GURPS Timeline
- Cover art by John Zeleznik
- Designers: Chris W. McCubbin
- Publishers: Steve Jackson Games
- Publication: 1992
- Genres: Time travel
- Systems: GURPS

= GURPS Timeline =

1992 role-playing game supplement

GURPS Timeline is a sourcebook published by Steve Jackson Games (SJG) in 1992 for the GURPS role-playing game that provides a gamemaster with suggestions on how players can interact with important historical events.

==Contents==
Timeline is designed for GURPS campaigns where the players are time travellers, and offers a chronology of human history. Each page is divided into two columns: one contains the historical timeline, and the other contains suggestions on important events the gamemaster can use, sometimes with suggestions about potential scenarios.

For example, beside the entry for the First Sack of Rome in 390 BCE, Timeline suggests ways that the player characters could interfere with the attack on Rome.

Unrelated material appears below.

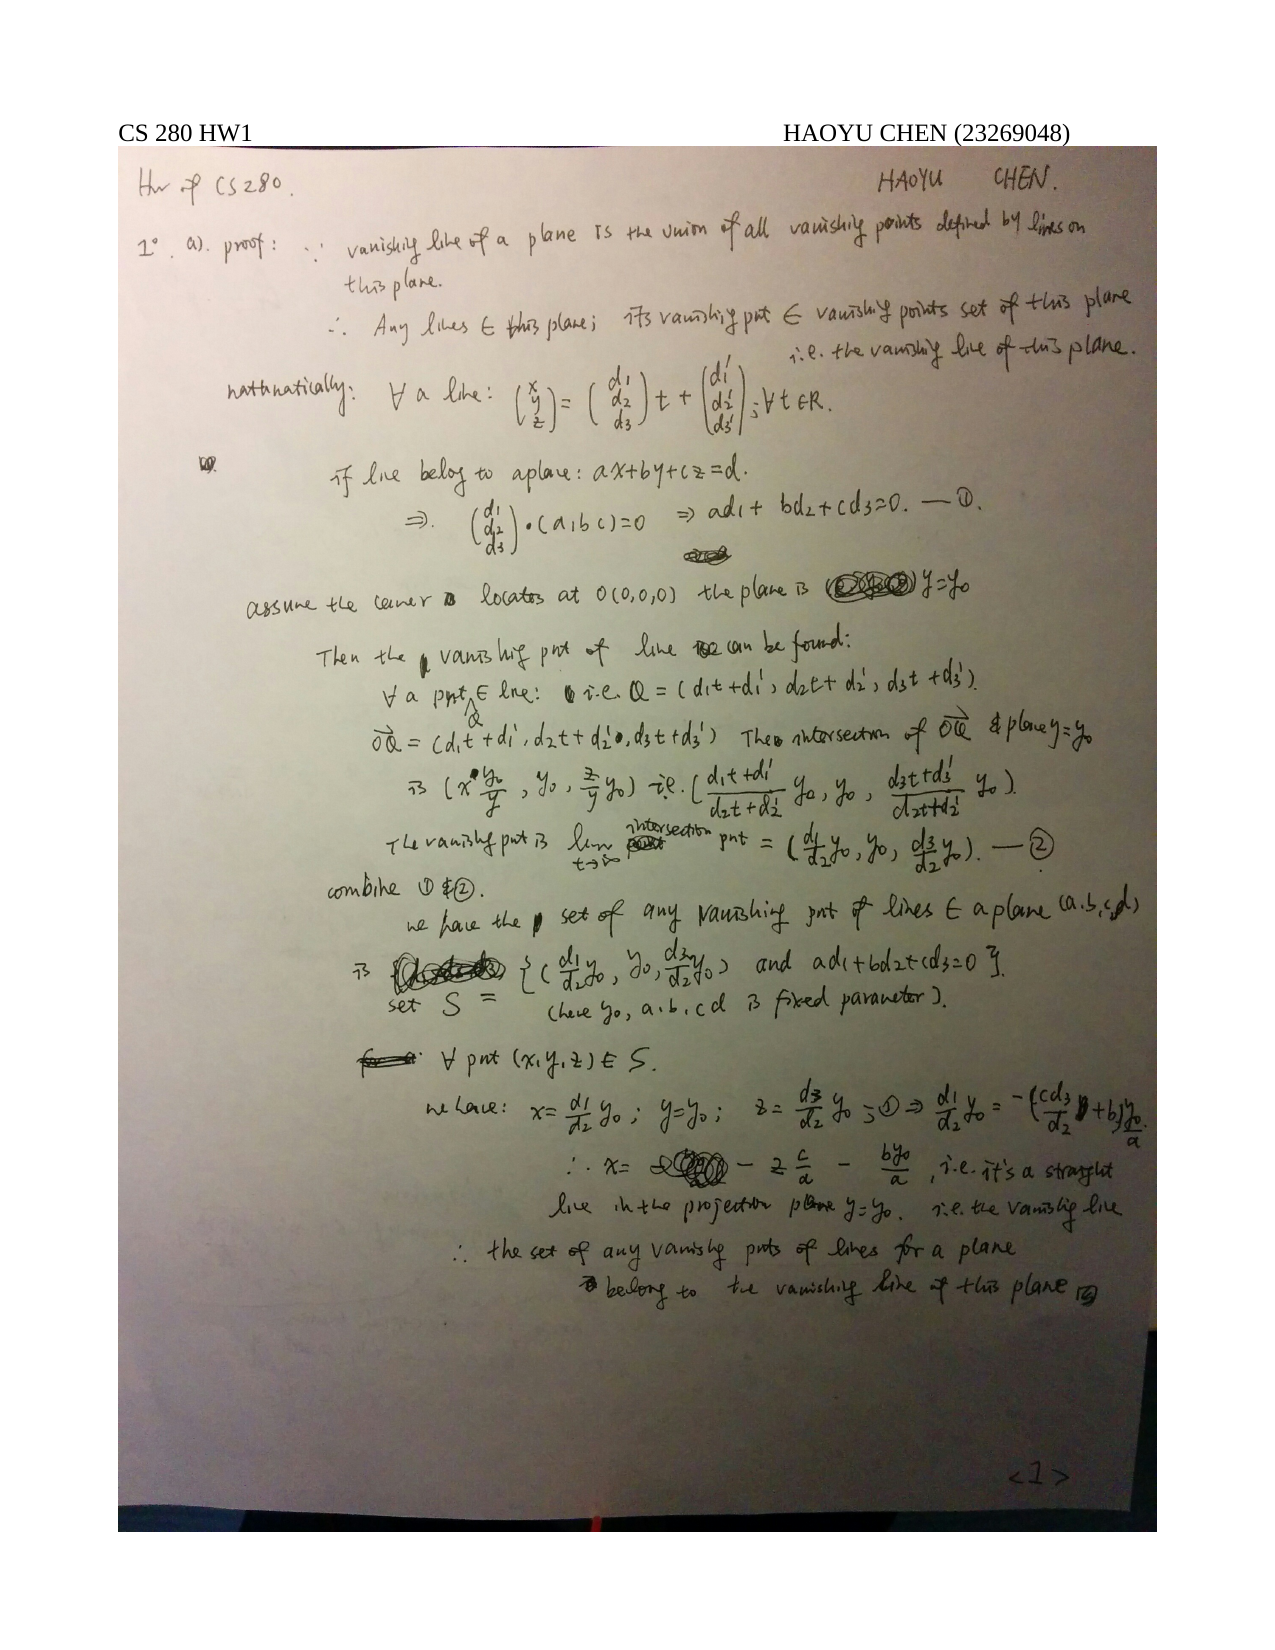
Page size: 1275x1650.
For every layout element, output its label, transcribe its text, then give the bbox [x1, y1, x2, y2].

text CS 280 HW1 HAOYU CHEN (23269048) [118, 118, 1157, 146]
picture [118, 146, 1157, 1532]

The book also contains a bibliography of historical texts that the gamemaster can use to create a more historically accurate milieu.

==Publication history==
In 1982, SJG published GURPS (Generic Universal Role-Playing System), a role-playing system that could be used with any genre from fantasy to horror to science fiction. They followed this up with many sourcebooks outlining different genres that could be used with the GURPS rules system, including 1992's GURPS Timeline, a 128-page softcover book written by Chris McCubben, with cover art by John Zeleznik and interior art by Carl Anderson, Timothy Bradstreet, Laura Eisenhour, John Hartwell, and Topper Helmers.

==Reception==
Writing in Asche des Phoenix, Andreas Wichter commented that in addition to general historical works, he found the specifics of Timeline extremely useful when preparing a historical campaign.

Sean Patrick Fannon, in The Fantasy Roleplaying Gamer's Bible, wrote that Timeline "is generally accepted as an extraordinary sourcebook for anyone running games set on Earth."